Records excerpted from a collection
*-*-*
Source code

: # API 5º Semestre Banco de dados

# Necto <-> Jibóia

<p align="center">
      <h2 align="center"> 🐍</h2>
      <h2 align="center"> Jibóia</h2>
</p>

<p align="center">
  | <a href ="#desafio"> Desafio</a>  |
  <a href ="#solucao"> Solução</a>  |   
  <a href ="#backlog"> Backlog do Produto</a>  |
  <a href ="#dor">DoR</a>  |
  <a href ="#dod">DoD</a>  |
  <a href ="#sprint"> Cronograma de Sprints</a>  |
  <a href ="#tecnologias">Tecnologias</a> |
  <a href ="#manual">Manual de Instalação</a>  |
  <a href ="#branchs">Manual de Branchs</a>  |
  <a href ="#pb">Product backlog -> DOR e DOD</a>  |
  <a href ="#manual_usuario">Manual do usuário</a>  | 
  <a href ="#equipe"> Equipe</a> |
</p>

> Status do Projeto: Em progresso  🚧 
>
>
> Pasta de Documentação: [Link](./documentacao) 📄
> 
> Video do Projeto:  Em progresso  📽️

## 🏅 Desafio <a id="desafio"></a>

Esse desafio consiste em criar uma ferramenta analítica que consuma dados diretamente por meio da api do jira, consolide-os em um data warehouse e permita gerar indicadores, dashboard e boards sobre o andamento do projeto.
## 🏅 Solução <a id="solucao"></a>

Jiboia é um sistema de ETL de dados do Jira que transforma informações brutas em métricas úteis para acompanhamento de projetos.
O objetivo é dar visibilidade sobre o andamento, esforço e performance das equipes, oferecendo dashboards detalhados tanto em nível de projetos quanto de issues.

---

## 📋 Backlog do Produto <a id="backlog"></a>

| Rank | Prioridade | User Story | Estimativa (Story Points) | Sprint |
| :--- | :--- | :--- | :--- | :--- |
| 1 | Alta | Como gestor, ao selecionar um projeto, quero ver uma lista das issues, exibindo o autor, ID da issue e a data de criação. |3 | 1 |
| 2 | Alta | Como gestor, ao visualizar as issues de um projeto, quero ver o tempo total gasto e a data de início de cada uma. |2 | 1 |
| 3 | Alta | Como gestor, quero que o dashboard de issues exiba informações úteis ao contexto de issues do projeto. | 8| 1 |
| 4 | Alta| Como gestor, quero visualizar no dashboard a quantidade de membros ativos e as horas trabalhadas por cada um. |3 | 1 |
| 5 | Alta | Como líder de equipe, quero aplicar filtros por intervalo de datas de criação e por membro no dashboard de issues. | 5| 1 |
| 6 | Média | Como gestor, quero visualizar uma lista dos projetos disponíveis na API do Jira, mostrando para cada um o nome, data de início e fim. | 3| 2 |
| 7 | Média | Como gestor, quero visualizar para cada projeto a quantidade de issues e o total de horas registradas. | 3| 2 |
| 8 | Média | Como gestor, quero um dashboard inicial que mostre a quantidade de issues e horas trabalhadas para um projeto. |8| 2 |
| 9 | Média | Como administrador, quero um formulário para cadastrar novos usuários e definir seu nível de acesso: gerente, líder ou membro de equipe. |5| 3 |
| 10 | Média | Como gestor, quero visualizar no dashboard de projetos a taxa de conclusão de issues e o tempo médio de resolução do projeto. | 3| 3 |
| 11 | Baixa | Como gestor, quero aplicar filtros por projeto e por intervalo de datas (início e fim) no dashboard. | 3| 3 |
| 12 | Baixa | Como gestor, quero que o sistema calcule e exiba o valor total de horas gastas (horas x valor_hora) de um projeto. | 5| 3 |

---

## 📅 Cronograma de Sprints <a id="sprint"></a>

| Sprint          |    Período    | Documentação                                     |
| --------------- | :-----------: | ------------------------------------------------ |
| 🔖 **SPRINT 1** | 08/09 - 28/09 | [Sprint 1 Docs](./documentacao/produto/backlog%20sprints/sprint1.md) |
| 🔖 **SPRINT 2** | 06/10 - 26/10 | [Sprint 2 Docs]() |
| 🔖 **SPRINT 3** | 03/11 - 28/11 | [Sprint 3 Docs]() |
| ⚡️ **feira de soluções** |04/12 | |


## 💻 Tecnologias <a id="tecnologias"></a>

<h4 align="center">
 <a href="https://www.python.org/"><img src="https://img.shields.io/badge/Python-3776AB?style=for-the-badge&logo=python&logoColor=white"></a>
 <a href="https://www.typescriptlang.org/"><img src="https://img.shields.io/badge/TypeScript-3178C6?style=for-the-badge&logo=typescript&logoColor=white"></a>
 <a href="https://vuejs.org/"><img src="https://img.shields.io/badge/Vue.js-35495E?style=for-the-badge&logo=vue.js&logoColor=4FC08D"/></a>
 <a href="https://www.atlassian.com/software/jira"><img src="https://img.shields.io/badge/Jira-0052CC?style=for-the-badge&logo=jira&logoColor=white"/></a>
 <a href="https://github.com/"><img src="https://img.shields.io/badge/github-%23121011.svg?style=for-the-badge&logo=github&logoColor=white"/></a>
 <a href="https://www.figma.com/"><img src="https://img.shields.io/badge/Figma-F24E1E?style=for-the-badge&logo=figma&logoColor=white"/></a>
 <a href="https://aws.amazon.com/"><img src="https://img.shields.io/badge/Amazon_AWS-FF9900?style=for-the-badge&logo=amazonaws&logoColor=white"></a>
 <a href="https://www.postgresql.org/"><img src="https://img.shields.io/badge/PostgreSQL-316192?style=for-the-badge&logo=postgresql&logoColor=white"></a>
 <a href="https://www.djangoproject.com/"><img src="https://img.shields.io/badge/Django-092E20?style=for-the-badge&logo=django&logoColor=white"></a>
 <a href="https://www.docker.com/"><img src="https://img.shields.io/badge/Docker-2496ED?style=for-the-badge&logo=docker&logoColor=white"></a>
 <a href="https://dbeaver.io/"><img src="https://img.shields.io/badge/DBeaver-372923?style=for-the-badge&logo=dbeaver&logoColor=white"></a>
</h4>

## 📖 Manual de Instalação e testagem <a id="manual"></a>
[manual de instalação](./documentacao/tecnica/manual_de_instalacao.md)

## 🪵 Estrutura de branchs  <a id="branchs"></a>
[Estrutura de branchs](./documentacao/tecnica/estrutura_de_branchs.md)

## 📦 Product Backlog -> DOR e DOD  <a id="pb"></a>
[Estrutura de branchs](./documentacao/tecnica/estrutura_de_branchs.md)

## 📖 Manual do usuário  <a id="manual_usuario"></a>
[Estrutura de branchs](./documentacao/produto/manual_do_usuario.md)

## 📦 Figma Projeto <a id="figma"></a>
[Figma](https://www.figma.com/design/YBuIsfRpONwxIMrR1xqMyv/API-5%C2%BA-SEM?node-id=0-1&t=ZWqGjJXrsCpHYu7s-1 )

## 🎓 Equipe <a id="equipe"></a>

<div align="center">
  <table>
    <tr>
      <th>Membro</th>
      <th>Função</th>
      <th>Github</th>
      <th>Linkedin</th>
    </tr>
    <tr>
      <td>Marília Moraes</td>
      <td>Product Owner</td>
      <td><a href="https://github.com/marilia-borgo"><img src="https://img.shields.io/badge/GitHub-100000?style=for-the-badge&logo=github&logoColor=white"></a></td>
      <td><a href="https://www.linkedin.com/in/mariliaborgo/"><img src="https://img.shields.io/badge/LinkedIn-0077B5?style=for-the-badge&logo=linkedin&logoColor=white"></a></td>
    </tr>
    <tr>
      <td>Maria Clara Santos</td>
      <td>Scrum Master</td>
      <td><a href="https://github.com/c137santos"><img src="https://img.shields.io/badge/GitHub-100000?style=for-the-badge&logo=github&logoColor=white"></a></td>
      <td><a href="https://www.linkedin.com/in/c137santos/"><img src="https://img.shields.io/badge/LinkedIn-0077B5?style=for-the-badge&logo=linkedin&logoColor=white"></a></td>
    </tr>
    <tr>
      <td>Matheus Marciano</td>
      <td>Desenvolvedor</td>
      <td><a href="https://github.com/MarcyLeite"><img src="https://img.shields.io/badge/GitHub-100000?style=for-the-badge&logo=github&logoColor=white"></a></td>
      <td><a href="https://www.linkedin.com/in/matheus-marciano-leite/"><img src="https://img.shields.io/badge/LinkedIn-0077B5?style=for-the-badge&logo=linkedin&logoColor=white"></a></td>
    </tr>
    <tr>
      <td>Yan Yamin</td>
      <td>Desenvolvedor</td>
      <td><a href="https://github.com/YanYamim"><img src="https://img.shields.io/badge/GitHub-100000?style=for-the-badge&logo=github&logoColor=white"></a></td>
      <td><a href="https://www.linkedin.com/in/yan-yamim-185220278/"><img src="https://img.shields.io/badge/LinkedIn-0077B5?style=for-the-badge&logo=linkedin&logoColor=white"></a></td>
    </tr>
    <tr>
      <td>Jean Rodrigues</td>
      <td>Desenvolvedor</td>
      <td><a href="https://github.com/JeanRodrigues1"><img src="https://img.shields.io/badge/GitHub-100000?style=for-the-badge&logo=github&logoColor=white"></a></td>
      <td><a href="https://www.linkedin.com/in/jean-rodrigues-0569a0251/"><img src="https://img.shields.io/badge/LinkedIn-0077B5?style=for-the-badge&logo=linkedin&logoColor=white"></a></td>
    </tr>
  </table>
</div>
*-*-*
Job
From the records above, copy every line that holds the word "andamento".

Response area
Esse desafio consiste em criar uma ferramenta analítica que consuma dados diretamente por meio da api do jira, consolide-os em um data warehouse e permita gerar indicadores, dashboard e boards sobre o andamento do projeto.
O objetivo é dar visibilidade sobre o andamento, esforço e performance das equipes, oferecendo dashboards detalhados tanto em nível de projetos quanto de issues.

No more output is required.